Looking outside retail, there are also plenty of businesses using data exhaust (the data produced as a by-product of another activity) to great effect. Google indexes the web and allows people to search it for free. This data exhaust is an aggregation of search words which are then used in an Adwords auction search term to advertisers. LinkedIn allows people to upload, store, update and share their CVs. This data exhaust is an aggregation of the movement of people between companies, which recruiters pay to advertise and find potential candidates.

Give More

It may feel counter-intuitive, but you should share your data with your suppliers and partners, as well as your customers. It will empower decisionmaking all along the chain.

• To suppliers: Sharing data with your supplier network will help them action improvements and optimise processes to provide a better service. For example, Walmart shares its sales data with its suppliers to help them better predict demand and be proactive in ensuring availability.

• To customers: Guide your customers buying decisions. Sears Holdings has a large base of customer data that they offer to other retailers implicitly via ShopYourWay and explicitly via Metascale. Rather than intrusive push campaigns, customers are presented with products that are relevant and perhaps outside the Sears’ assortment while they are browsing. Sears also benefits from getting feedback into their online marketplace on which new products to offer. Use your data to improve your processes

Design your processes to capture more data so that you can further improve your processes. Amazon actively harvests consumer intelligence. For example they regularly examine on-site search terms as part of the process to improve product descriptions.

If you put the right system in place, like the Social Data Intelligence Test, your products can improve directly from customer data. Customer service should be a profit centre, not a cost centre. If customer feedback data is provided quickly and easily to buyers, suppliers and designers they can respond rapidly.

Online retailers use natural feedback loops such as customer reviews and crowd-sourced support forums that allow customers to engage with them and simultaneously improve the product or experience. For instance, Sony Entertainment uses the gaming feedback boards (e.g. IGN) to determine what features customers love and hate and to work out the optimal time to launch. Google maps experienced a problem with users hacking into their system and turned this into an opportunity by opening up the system, allowing people to contribute – which has allowed for a better product.
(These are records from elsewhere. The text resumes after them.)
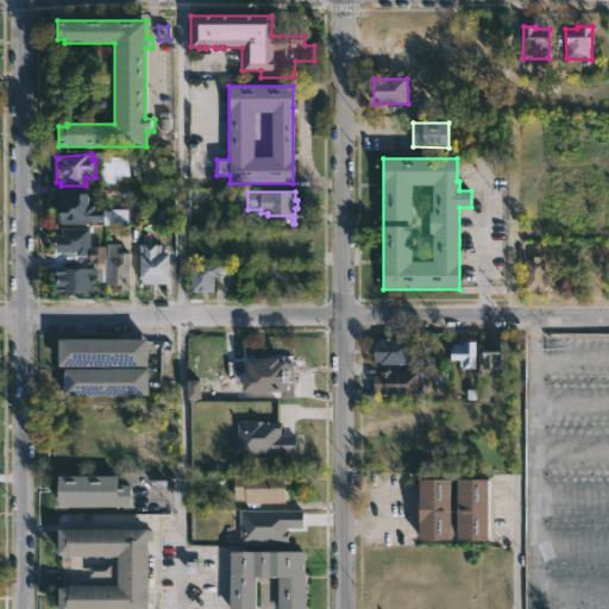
[(87,194),(87,203),(94,203),(94,208),(105,208),(105,223),(90,223),(90,226),(57,226),(57,196),(87,194)]
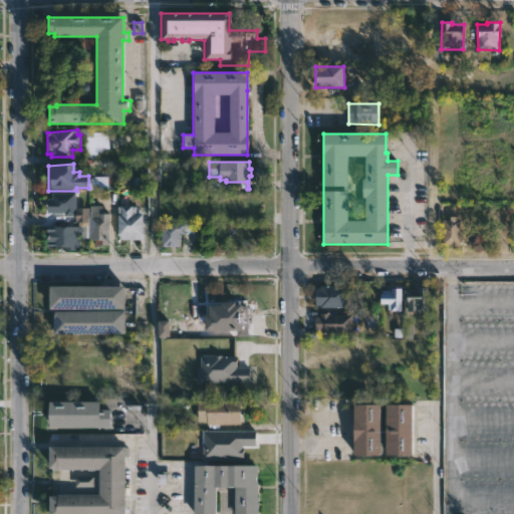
[(75,199),(75,217),(49,217),(49,210),(46,210),(46,199),(51,199),(51,193),(77,193),(77,199),(75,199)]
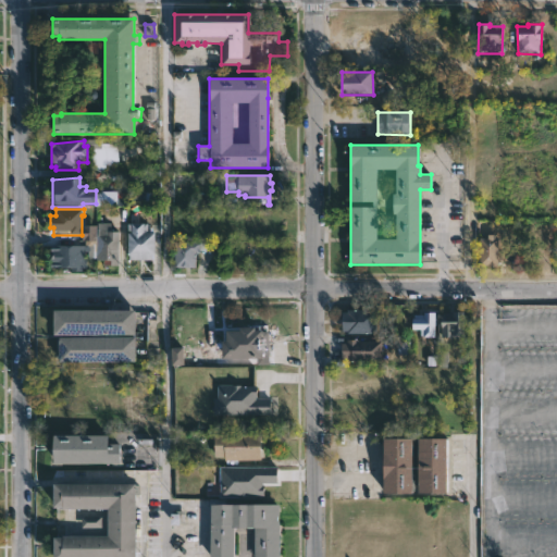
[(111,232),(120,232),(120,265),(104,267),(104,260),(97,260),(97,247),(86,247),(86,233),(97,233),(97,222),(111,222),(111,232)]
Introducing a data mind set is a cultural shift for many retail businesses. The CEO has to introduce a programme of behavioural change where every decision and every meeting is led by data. It should be expected and indeed demanded. Early activities to get you going may include: openly acknowledging data-led successes – where has money been made or saved?; cataloguing initiatives which are explicitly data-led (either new analysis of existing data or collecting new data); or explicitly gathering and sharing widely the data generated from every new product or service launch.